Aires enigmáticos
Un hálito enigmático recorre las páginas de esta novela “negra” que carece de muchas de las señas usuales del género. En su centro hay, ciertamente, un misterio, posiblemente un crimen: la desaparición de un profesor universitario. Más allá de ello, la narración no se precipita a resolver el caso; más bien teje -con lentitud - las coordenadas de una serie de situaciones que rodean la desaparición. Lo hace con los hilos sueltos de los recuerdos de diversas personas con viejas culpas que esconder o viejas revelaciones que ofrecer en un mundo que ha olvidado ya lo uno y no se interesa mucho por lo otro. Tal descolocación de los personajes respecto a su realidad contemporánea crea perspectivas extrañas y equívocos persistentes.
Quien debe reconstruir el rompecabezas de la desaparición del profesor y encontrar a sus posibles perpetradores es un antiguo alumno suyo, Juan González. Él va reconstruyendo un pasado que se remonta a la guerra de Corea (y a un incidente específico dentro de ella) y que incluye la escritura de una novela posiblemente controversial. Para ello entrevista a cuatro de los antiguos compañeros del desaparecido Gerónimo Miguel Chaves, entre quienes se encuentra una novia de juventud.
Mientras tanto, un segundo eje temático (la novela escrita por el profesor con el mismo título que la que estamos leyendo) alterna con el primero, imponiendo otro plano de lectura. Describe la atracción -devenida en pasión avasalladora- entre un hombre recién divorciado y una mujer casada, atracción que se consuma en un plano situado en el terreno ideal del mito.
Lo mejor de la novela son las descripciones de personajes y ambientes.
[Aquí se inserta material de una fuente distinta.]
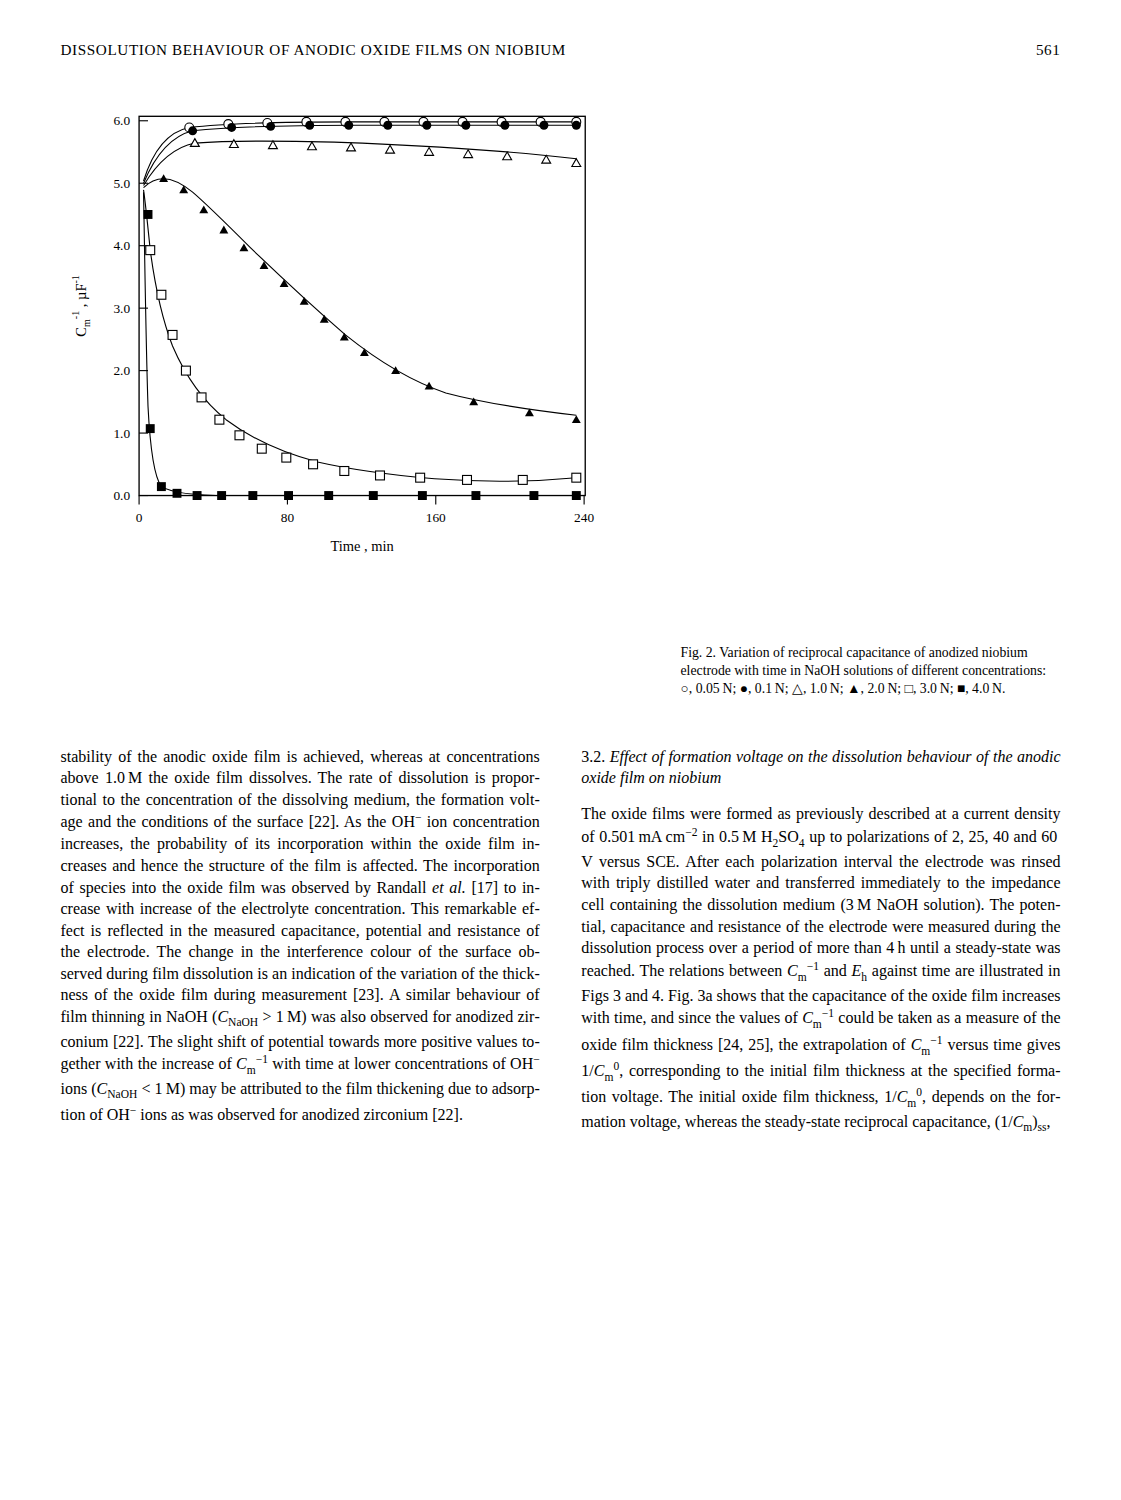Dissolution behaviour of anodic oxide films on niobium 561
0.0 1.0 2.0 3.0 4.0 5.0 6.0 0 80 160 240 Time , min Cm-1 , µF-1
Fig. 2. Variation of reciprocal capacitance of anodized niobium electrode with time in NaOH solutions of different concentrations: ○, 0.05 N; ●, 0.1 N; △, 1.0 N; ▲, 2.0 N; □, 3.0 N; ■, 4.0 N.
stability of the anodic oxide film is achieved, whereas at concentrations above 1.0 M the oxide film dissolves. The rate of dissolution is proportional to the concentration of the dissolving medium, the formation voltage and the conditions of the surface [22]. As the OH− ion concentration increases, the probability of its incorporation within the oxide film increases and hence the structure of the film is affected. The incorporation of species into the oxide film was observed by Randall et al. [17] to increase with increase of the electrolyte concentration. This remarkable effect is reflected in the measured capacitance, potential and resistance of the electrode. The change in the interference colour of the surface observed during film dissolution is an indication of the variation of the thickness of the oxide film during measurement [23]. A similar behaviour of film thinning in NaOH (CNaOH > 1 M) was also observed for anodized zirconium [22]. The slight shift of potential towards more positive values together with the increase of Cm−1 with time at lower concentrations of OH− ions (CNaOH < 1 M) may be attributed to the film thickening due to adsorption of OH− ions as was observed for anodized zirconium [22].
3.2. Effect of formation voltage on the dissolution behaviour of the anodic oxide film on niobium
The oxide films were formed as previously described at a current density of 0.501 mA cm−2 in 0.5 M H2 SO4 up to polarizations of 2, 25, 40 and 60 V versus SCE. After each polarization interval the electrode was rinsed with triply distilled water and transferred immediately to the impedance cell containing the dissolution medium (3 M NaOH solution). The potential, capacitance and resistance of the electrode were measured during the dissolution process over a period of more than 4 h until a steady-state was reached. The relations between Cm−1 and Eh against time are illustrated in Figs 3 and 4. Fig. 3a shows that the capacitance of the oxide film increases with time, and since the values of Cm−1 could be taken as a measure of the oxide film thickness [24, 25], the extrapolation of Cm−1 versus time gives 1/Cm 0, corresponding to the initial film thickness at the specified formation voltage. The initial oxide film thickness, 1/Cm 0, depends on the formation voltage, whereas the steady-state reciprocal capacitance, (1/Cm)ss,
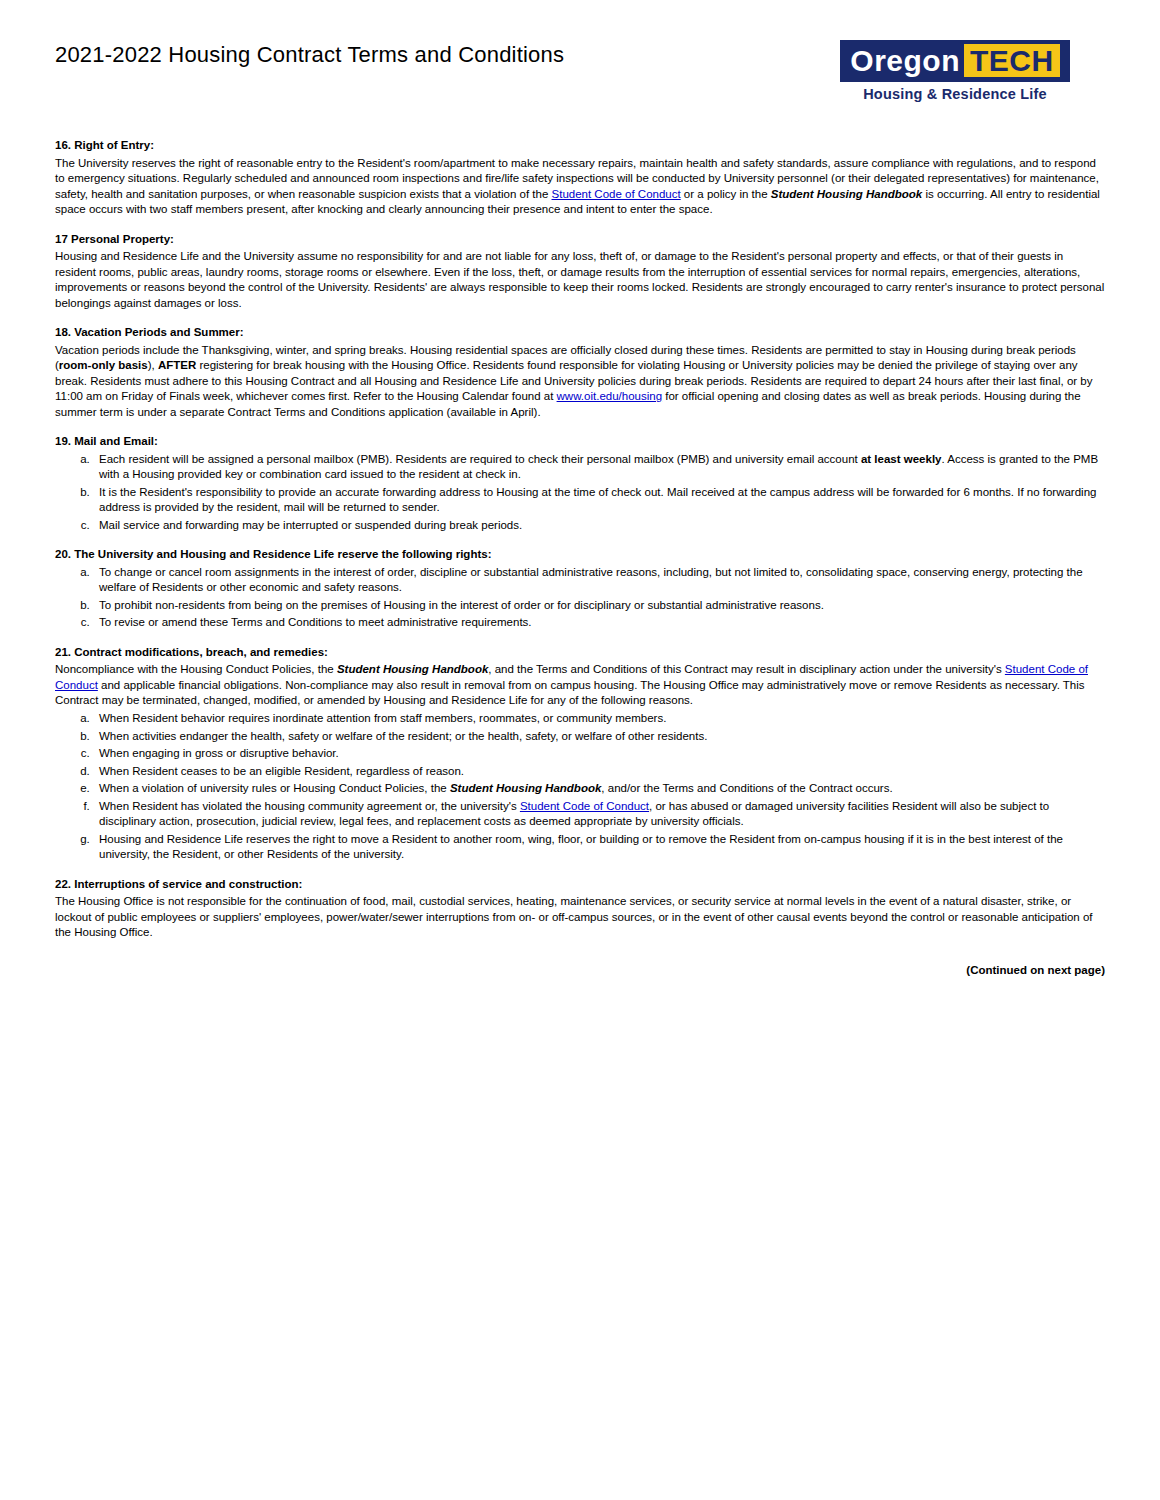OregonTECH
Housing & Residence Life
2021-2022 Housing Contract Terms and Conditions
16. Right of Entry:
The University reserves the right of reasonable entry to the Resident's room/apartment to make necessary repairs, maintain health and safety standards, assure compliance with regulations, and to respond to emergency situations. Regularly scheduled and announced room inspections and fire/life safety inspections will be conducted by University personnel (or their delegated representatives) for maintenance, safety, health and sanitation purposes, or when reasonable suspicion exists that a violation of the Student Code of Conduct or a policy in the Student Housing Handbook is occurring. All entry to residential space occurs with two staff members present, after knocking and clearly announcing their presence and intent to enter the space.
17 Personal Property:
Housing and Residence Life and the University assume no responsibility for and are not liable for any loss, theft of, or damage to the Resident's personal property and effects, or that of their guests in resident rooms, public areas, laundry rooms, storage rooms or elsewhere. Even if the loss, theft, or damage results from the interruption of essential services for normal repairs, emergencies, alterations, improvements or reasons beyond the control of the University. Residents' are always responsible to keep their rooms locked. Residents are strongly encouraged to carry renter's insurance to protect personal belongings against damages or loss.
18. Vacation Periods and Summer:
Vacation periods include the Thanksgiving, winter, and spring breaks. Housing residential spaces are officially closed during these times. Residents are permitted to stay in Housing during break periods (room-only basis), AFTER registering for break housing with the Housing Office. Residents found responsible for violating Housing or University policies may be denied the privilege of staying over any break. Residents must adhere to this Housing Contract and all Housing and Residence Life and University policies during break periods. Residents are required to depart 24 hours after their last final, or by 11:00 am on Friday of Finals week, whichever comes first. Refer to the Housing Calendar found at www.oit.edu/housing for official opening and closing dates as well as break periods. Housing during the summer term is under a separate Contract Terms and Conditions application (available in April).
19. Mail and Email:
Each resident will be assigned a personal mailbox (PMB). Residents are required to check their personal mailbox (PMB) and university email account at least weekly. Access is granted to the PMB with a Housing provided key or combination card issued to the resident at check in.
It is the Resident's responsibility to provide an accurate forwarding address to Housing at the time of check out. Mail received at the campus address will be forwarded for 6 months. If no forwarding address is provided by the resident, mail will be returned to sender.
Mail service and forwarding may be interrupted or suspended during break periods.
20. The University and Housing and Residence Life reserve the following rights:
To change or cancel room assignments in the interest of order, discipline or substantial administrative reasons, including, but not limited to, consolidating space, conserving energy, protecting the welfare of Residents or other economic and safety reasons.
To prohibit non-residents from being on the premises of Housing in the interest of order or for disciplinary or substantial administrative reasons.
To revise or amend these Terms and Conditions to meet administrative requirements.
21. Contract modifications, breach, and remedies:
Noncompliance with the Housing Conduct Policies, the Student Housing Handbook, and the Terms and Conditions of this Contract may result in disciplinary action under the university's Student Code of Conduct and applicable financial obligations. Non-compliance may also result in removal from on campus housing. The Housing Office may administratively move or remove Residents as necessary. This Contract may be terminated, changed, modified, or amended by Housing and Residence Life for any of the following reasons.
When Resident behavior requires inordinate attention from staff members, roommates, or community members.
When activities endanger the health, safety or welfare of the resident; or the health, safety, or welfare of other residents.
When engaging in gross or disruptive behavior.
When Resident ceases to be an eligible Resident, regardless of reason.
When a violation of university rules or Housing Conduct Policies, the Student Housing Handbook, and/or the Terms and Conditions of the Contract occurs.
When Resident has violated the housing community agreement or, the university's Student Code of Conduct, or has abused or damaged university facilities Resident will also be subject to disciplinary action, prosecution, judicial review, legal fees, and replacement costs as deemed appropriate by university officials.
Housing and Residence Life reserves the right to move a Resident to another room, wing, floor, or building or to remove the Resident from on-campus housing if it is in the best interest of the university, the Resident, or other Residents of the university.
22. Interruptions of service and construction:
The Housing Office is not responsible for the continuation of food, mail, custodial services, heating, maintenance services, or security service at normal levels in the event of a natural disaster, strike, or lockout of public employees or suppliers' employees, power/water/sewer interruptions from on- or off-campus sources, or in the event of other causal events beyond the control or reasonable anticipation of the Housing Office.
(Continued on next page)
El autor, maestro en tales evocaciones, como demostró en su reciente libro de cuentos, “La isla en el horizonte”, resalta el detalle, el matiz (de una sonrisa, un tono de voz, un gesto). Lleva las idiosincrasias personales al nivel de “gran plano” (“Ella compartía con el amigo no solo la chispa y el sentido de humor que lo caracterizaban, sino también, aunque en menor medida, el momentáneo desasosiego y la mirada turbada que, como sombras fugaces, con frecuencia acosa a aquéllos que bromean sin tregua…” ). La ambientación es impecable: sentimos el sonido persistente de las olas, el movimiento desestabilizador (de cuerpos y pensamientos) de una lancha y vemos el sesgo de la luz, el brillo de las hojas. Todo ello ejerce un hechizo sobre el lector. La tentación es concentrar en ello en desdoro de una trama que tarda en definirse y se diluye, precisamente, por la precisión vívida y esmerada de las descripciones.
La acción -recordada, imaginada o actualde las diferentes vertientes de la novela, por otra parte, se refiere a los años cincuenta, momento de enfrentamientos globales y locales (no menos cruciales por olvidados), cuando la represión política afectó a muchos (en Estados Unidos y en la Isla) y una guerra lejana -en Corea- exigió la participación de los puertorriqueños.
Con todo, la novela no llega a ser enteramente eficaz. Sus mismos aciertos en la descripción de ambientes y personajes le restan dirección y fuerza a una acción cuyo desarrollo se dilata y cuyo impacto se pierde a menudo. La extensión mayor de una novela de este género depende, en gran parte, de una acción que puede darse en diferentes planos pero que debe dirigir el texto, encaminándolo certeramente hacia una resolución. Distraído con las flores del camino, el lector se extravía del sendero misterioso que no solo llevará a descifrar el enigma sino también a explorar la relación entre imaginación literaria, realidad e historia.
El libro tiene una prehistoria. Publicado inicialmente en 1994 por la Editorial de la Universidad de Puerto Rico, la versión actual es fruto de una revisión total por parte de su autor.